= Written task =
Every line from the one containing "Why does my garage door" to the end of the records below, written out word for word, is the whole answer.

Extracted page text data
# # #
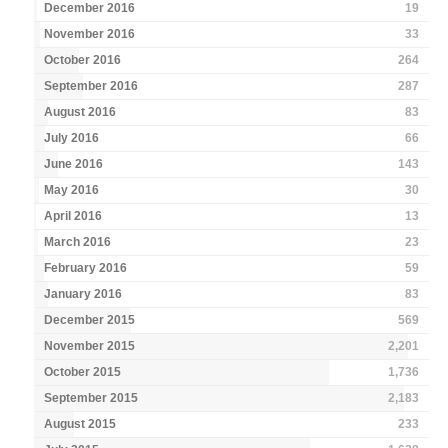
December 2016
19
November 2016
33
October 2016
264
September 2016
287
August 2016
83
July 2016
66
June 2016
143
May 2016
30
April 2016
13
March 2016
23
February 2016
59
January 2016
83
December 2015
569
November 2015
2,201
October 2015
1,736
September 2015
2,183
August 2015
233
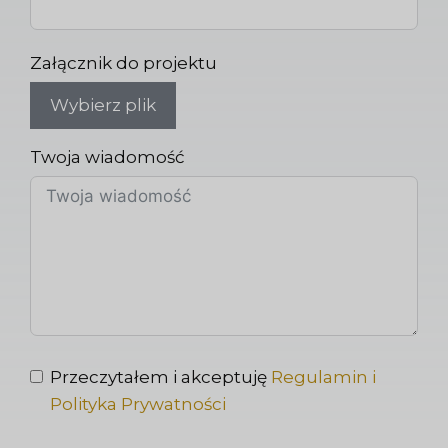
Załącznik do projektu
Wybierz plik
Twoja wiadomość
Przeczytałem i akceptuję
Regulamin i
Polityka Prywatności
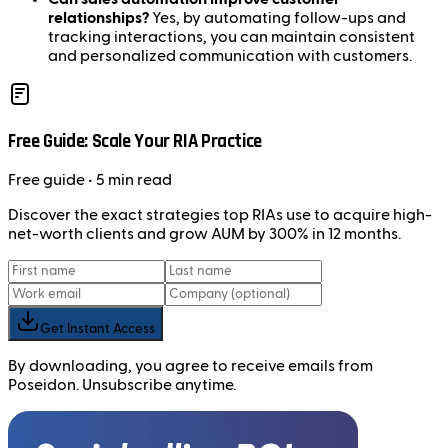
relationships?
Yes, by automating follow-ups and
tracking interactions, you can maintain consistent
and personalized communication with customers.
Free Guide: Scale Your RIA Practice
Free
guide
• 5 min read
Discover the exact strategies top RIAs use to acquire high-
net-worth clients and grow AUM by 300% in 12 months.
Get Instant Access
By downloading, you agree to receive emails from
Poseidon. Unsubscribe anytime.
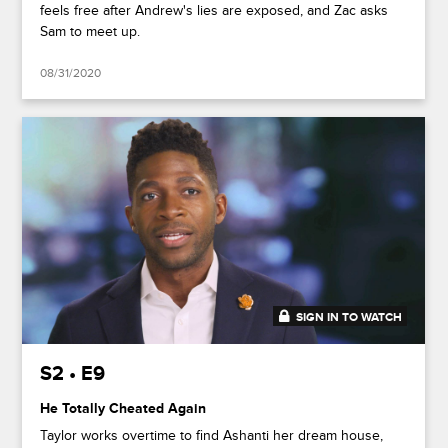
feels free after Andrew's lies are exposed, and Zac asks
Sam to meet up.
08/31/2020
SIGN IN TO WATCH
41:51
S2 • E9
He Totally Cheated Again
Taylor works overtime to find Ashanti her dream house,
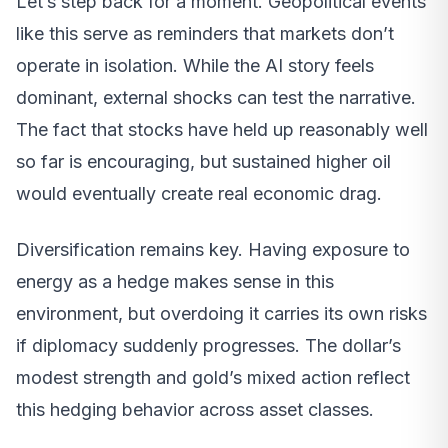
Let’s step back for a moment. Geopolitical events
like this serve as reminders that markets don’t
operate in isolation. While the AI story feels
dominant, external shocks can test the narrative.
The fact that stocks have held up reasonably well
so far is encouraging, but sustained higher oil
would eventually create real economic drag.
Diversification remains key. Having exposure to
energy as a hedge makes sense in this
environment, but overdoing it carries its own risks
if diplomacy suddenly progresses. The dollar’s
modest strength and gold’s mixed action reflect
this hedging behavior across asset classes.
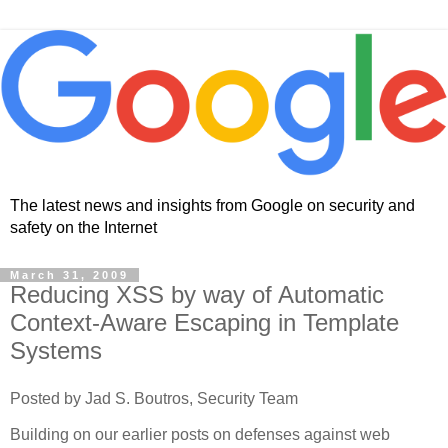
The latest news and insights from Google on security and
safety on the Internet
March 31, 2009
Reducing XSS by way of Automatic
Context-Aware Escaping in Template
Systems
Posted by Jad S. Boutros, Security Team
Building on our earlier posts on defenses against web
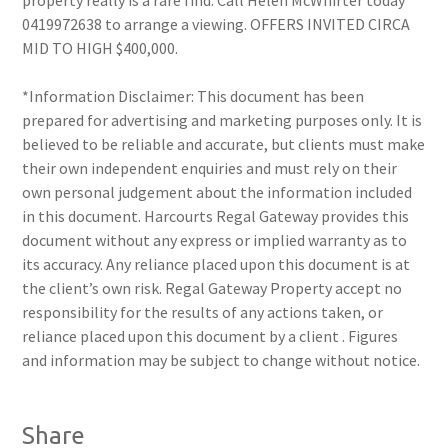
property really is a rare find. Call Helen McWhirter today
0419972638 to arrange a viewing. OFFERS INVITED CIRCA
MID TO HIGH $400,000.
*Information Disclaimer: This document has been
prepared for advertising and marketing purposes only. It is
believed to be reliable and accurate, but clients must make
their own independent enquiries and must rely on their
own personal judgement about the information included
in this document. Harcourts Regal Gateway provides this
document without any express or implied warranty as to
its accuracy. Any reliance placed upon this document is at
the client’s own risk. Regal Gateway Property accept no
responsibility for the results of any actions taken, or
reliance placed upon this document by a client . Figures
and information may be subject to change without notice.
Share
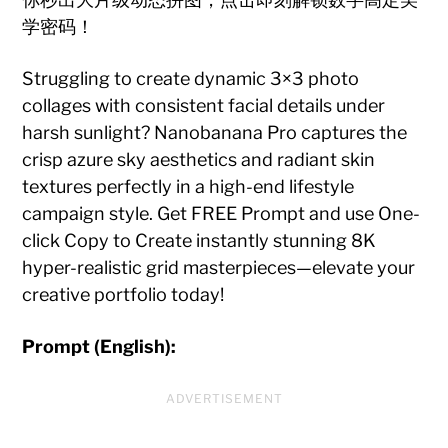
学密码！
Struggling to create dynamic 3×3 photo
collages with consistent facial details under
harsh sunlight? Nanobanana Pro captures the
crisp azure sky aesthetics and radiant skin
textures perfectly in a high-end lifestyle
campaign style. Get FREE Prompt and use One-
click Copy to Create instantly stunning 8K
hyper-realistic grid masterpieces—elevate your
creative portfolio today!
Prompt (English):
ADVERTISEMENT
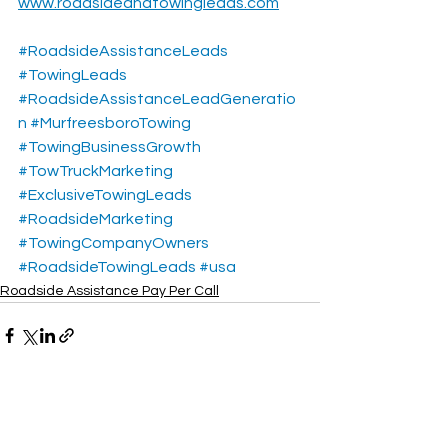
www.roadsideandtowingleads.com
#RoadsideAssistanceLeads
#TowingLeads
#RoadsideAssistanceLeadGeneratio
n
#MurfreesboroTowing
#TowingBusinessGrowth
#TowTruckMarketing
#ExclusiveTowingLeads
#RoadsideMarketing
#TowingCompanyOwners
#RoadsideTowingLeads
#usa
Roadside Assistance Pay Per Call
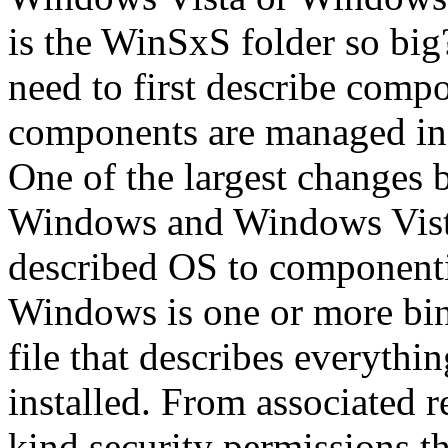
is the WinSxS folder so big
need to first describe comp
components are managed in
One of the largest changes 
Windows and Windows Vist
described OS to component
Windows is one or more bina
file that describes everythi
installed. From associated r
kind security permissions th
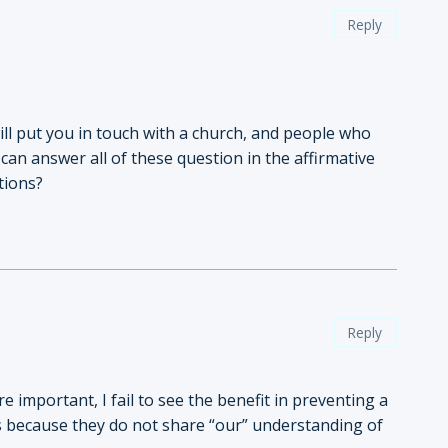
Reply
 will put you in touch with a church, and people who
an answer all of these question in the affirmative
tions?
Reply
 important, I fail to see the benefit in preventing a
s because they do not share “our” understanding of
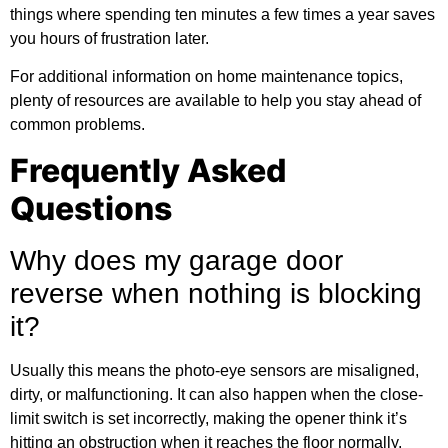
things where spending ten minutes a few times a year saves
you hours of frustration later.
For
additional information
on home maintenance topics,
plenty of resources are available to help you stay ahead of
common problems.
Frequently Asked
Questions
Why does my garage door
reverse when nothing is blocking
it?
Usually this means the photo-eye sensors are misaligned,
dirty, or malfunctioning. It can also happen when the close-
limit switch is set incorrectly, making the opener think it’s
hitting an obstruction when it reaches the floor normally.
# # #
= Task answer =
Why does my garage door
reverse when nothing is blocking
it?
Usually this means the photo-eye sensors are misaligned,
dirty, or malfunctioning. It can also happen when the close-
limit switch is set incorrectly, making the opener think it’s
hitting an obstruction when it reaches the floor normally.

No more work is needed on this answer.